When you enable vSphere IaaS control plane on vSphere clusters and they become Supervisors, Kubernetes control plane is created inside the hypervisor layer. This layer contains specific objects that enable the capability to run Kubernetes workloads within ESXi.
The diagram shows the vSphere IaaS control plane high-level architecture, with TKG on top, the Supervisor in the middle, then ESXi, networking, and storage at the bottom, and vCenter Server managing them.
A Supervisor runs on top of an SDDC layer that consists of ESXi for compute, NSX or VDS networking, and vSAN or another shared storage solution. Shared storage is used for persistent volumes for vSphere Pods and VMs running inside the Supervisor, and pods in a TKG cluster. After a Supervisor is created, as a vSphere administrator you can create vSphere Namespaces within the Supervisor. As a DevOps engineer, you can run workloads consisting of containers running inside vSphere Pods, deploy VMs through the VM service, and create TKG clusters.
You can deploy a Supervisor on three vSphere Zones to provide cluster-level high-availability that protects your Kubernetes workloads against cluster-level failure. A vSphere Zone maps to one vSphere cluster that you can setup as an independent failure domain. In a three-zone deployment, all three vSphere clusters become one Supervisor. You can also deploy a Supervisor on one vSphere cluster, which will automatically create a vSphere Zone and map it to the cluster, unless you use a vSphere cluster that is already mapped to a zone. In a single cluster deployment, the Supervisor only has high availability on host level that is provided by vSphere HA.
On a three-zone Supervisor you can run Kubernetes workloads on TKG clusters and VMs created by using the VM service. A three-zone Supervisor has the following components:
- Supervisor control plane VM. Three Supervisor control plane VMs in total are created on the Supervisor. In a three-zone deployment, one control plane VM resides on each zone. The three Supervisor control plane VMs are load balanced as each one of them has its own IP address. Additionally, a floating IP address is assigned to one of the VMs and a 5th IP address is reserved for patching purposes. vSphere DRS determines the exact placement of the control plane VMs on the ESXi hosts part of the Supervisor and migrates them when needed.
- TKG and Cluster API. Modules running on the Supervisor and enable the provisioning and management of TKG clusters.
- Virtual Machine Service. A module that is responsible for deploying and running stand-alone VMs and VMs that make up TKG clusters.
In a three-zone Supervisor, a namespace resource pool is created on each vSphere cluster that is mapped to a zone. The namespace spreads across all three vSphere clusters in each zone. The resources utilized to e namespace on a three-zone Supervisor are taken from all three underlying vSphere cluster on equal parts. For example, if you dedicate 300 MHz of CPU, 100 MHz are taken from each vSphere cluster.
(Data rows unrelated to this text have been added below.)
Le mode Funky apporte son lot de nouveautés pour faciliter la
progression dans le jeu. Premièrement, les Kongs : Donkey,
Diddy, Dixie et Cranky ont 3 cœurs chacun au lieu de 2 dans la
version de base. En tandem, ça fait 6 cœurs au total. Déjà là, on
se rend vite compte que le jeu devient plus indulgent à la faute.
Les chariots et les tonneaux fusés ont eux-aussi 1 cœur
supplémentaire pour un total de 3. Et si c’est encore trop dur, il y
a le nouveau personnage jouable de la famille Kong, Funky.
A Supervisor deployed on a single vSphere cluster also has three control plane VMs, which reside on the ESXi hosts part of the cluster. On a single-cluster Supervisor, you can run vSphere Pods in addition toTKG clusters and VMs. vSphere DRS is integrated with the Kubernetes Scheduler on the Supervisor control plane VMs, so that DRS determines the placement of vSphere Pods. When as a DevOps engineer you schedule a vSphere Pod, the request goes through the regular Kubernetes workflow then to DRS, which makes the final placement decision.
Because of the vSphere Pod support, a single-cluster Supervisor has the following additional components:
- Spherelet. An additional process called Spherelet is created on each host. It is a kubelet that is ported natively to ESXi and allows the ESXi host to become part of the Kubernetes cluster.
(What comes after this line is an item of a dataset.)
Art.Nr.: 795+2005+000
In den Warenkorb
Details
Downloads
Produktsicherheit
- Container Runtime Executive (CRX) component. CRX is similar to a VM from the perspective of Hostd and vCenter Server. CRX includes a paravirtualized Linux kernel that works together with the hypervisor. CRX uses the same hardware virtualization techniques as VMs and it has a VM boundary around it. A direct boot technique is used, which allows the Linux guest of CRX to initiate the main init process without passing through kernel initialization. This allows vSphere Pods to boot nearly as fast as containers.